With a few canvas tears and some crude restoration, reflected in the conservative £40,000-60,000 guide, it was purchased by a private collector from Germany who outbid competition on the phones.

The painting is an early example of Lin’s gradual development towards the highly reductive formal minimalism for which he is best known. Comparable early works from the late 1950s and early 1960s have sold at auction before, including two pristine examples at Christie’s that made around £115,000.

McCartneys auctioneer Phillip Blackman Howard said: “Lin is regarded as one of the leading artists of the 20th century and his reputation in Taiwan and east Asia has never been higher, which is why it’s been a great privilege to sell his work here in Ludlow.”

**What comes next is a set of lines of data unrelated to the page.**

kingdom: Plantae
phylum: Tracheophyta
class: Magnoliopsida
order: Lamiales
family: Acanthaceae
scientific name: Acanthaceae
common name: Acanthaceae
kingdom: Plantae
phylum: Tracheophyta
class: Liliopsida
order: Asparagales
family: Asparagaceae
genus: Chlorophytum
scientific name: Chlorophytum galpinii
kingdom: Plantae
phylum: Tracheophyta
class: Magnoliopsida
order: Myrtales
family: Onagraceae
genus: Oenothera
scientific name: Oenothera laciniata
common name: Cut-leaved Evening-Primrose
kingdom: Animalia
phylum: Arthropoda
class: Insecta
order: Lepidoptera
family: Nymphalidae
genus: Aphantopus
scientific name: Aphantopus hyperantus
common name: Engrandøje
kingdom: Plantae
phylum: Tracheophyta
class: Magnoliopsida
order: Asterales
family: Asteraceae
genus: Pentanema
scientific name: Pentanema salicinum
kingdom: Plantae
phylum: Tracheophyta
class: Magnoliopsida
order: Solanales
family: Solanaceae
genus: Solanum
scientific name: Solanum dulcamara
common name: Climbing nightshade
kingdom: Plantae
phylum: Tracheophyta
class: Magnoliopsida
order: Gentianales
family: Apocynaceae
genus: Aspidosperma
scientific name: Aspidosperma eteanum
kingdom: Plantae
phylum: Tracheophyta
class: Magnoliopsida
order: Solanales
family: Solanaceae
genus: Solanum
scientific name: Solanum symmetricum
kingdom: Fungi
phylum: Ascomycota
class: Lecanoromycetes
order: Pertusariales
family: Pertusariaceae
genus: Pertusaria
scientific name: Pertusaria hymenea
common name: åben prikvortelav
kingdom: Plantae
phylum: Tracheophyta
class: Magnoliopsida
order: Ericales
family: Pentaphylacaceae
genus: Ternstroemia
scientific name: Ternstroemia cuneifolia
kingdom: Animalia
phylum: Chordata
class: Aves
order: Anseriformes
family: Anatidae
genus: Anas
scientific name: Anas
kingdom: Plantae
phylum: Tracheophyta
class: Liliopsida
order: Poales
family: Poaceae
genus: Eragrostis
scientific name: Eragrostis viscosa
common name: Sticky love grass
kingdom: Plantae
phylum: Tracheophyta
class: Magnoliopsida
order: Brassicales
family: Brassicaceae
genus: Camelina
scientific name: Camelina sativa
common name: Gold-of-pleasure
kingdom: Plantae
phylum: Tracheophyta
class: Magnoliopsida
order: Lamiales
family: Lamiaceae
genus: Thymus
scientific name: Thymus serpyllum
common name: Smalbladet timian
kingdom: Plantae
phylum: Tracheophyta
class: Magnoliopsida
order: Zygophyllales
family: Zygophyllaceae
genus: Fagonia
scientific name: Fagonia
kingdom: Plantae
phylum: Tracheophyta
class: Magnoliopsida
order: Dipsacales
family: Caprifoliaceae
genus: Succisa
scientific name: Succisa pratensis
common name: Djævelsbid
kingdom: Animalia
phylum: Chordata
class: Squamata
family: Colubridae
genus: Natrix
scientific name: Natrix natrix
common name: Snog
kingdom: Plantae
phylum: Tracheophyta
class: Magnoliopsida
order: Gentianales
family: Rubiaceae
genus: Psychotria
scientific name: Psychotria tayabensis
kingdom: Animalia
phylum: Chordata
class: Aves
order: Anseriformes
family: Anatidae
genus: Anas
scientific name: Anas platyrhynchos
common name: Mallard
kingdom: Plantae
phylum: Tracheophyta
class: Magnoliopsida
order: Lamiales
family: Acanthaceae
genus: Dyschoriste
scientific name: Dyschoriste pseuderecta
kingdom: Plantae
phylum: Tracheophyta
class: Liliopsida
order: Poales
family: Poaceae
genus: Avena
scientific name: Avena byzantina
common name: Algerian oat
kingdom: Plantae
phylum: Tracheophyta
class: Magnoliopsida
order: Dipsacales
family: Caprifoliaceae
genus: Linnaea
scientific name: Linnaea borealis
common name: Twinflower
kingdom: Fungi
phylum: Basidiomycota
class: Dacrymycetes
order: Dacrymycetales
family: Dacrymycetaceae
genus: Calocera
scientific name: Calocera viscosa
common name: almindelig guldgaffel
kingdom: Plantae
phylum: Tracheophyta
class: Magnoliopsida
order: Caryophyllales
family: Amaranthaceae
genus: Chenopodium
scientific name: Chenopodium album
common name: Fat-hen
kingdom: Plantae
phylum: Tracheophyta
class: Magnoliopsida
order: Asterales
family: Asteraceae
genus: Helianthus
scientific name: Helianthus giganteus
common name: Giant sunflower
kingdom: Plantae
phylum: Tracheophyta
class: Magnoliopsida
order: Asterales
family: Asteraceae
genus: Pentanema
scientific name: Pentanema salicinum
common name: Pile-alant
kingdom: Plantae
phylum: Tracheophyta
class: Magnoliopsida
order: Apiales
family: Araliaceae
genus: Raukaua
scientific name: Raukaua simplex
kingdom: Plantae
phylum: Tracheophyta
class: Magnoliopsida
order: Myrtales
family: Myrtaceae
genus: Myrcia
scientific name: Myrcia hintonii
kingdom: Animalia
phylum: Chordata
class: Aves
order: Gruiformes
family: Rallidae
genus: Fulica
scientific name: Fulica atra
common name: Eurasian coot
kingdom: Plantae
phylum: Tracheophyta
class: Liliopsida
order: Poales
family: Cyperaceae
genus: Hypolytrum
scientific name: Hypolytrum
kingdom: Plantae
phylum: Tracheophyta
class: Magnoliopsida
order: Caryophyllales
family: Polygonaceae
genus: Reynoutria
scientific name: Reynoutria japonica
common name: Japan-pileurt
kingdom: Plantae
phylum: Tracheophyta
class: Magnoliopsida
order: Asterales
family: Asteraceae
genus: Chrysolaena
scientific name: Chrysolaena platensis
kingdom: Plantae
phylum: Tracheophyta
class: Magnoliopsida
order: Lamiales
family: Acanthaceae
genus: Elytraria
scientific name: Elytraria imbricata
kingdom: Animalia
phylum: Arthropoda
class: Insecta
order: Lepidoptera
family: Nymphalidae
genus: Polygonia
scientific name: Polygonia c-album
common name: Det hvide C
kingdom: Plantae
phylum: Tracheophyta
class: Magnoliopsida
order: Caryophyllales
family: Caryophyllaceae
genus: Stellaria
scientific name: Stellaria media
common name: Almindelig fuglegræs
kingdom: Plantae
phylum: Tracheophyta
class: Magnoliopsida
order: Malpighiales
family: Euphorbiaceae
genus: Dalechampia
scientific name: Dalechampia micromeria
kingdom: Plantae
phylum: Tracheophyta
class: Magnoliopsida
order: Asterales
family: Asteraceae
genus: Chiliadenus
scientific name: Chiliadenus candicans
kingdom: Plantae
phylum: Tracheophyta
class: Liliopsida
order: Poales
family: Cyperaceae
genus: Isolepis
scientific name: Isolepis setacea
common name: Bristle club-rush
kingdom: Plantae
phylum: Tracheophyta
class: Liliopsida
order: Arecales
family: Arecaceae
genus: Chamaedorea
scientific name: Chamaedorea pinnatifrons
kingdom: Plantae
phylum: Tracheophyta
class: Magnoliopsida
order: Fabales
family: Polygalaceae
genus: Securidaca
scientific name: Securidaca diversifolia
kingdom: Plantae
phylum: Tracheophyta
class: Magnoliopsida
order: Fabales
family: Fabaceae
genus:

He added that the price illustrated that “a provincial auction house is capable of realising significant sales figures without the need of London salerooms”.

Prices for Lin’s later large-scale works have picked up considerably over the last decade and regularly command sums in the hundreds of thousands at auctions in London and Hong Kong, where the majority are offered.

In the major Modern British art sales held in London last month, an oil and aluminium canvas from c.1970 sold at Bonhams for £120,000.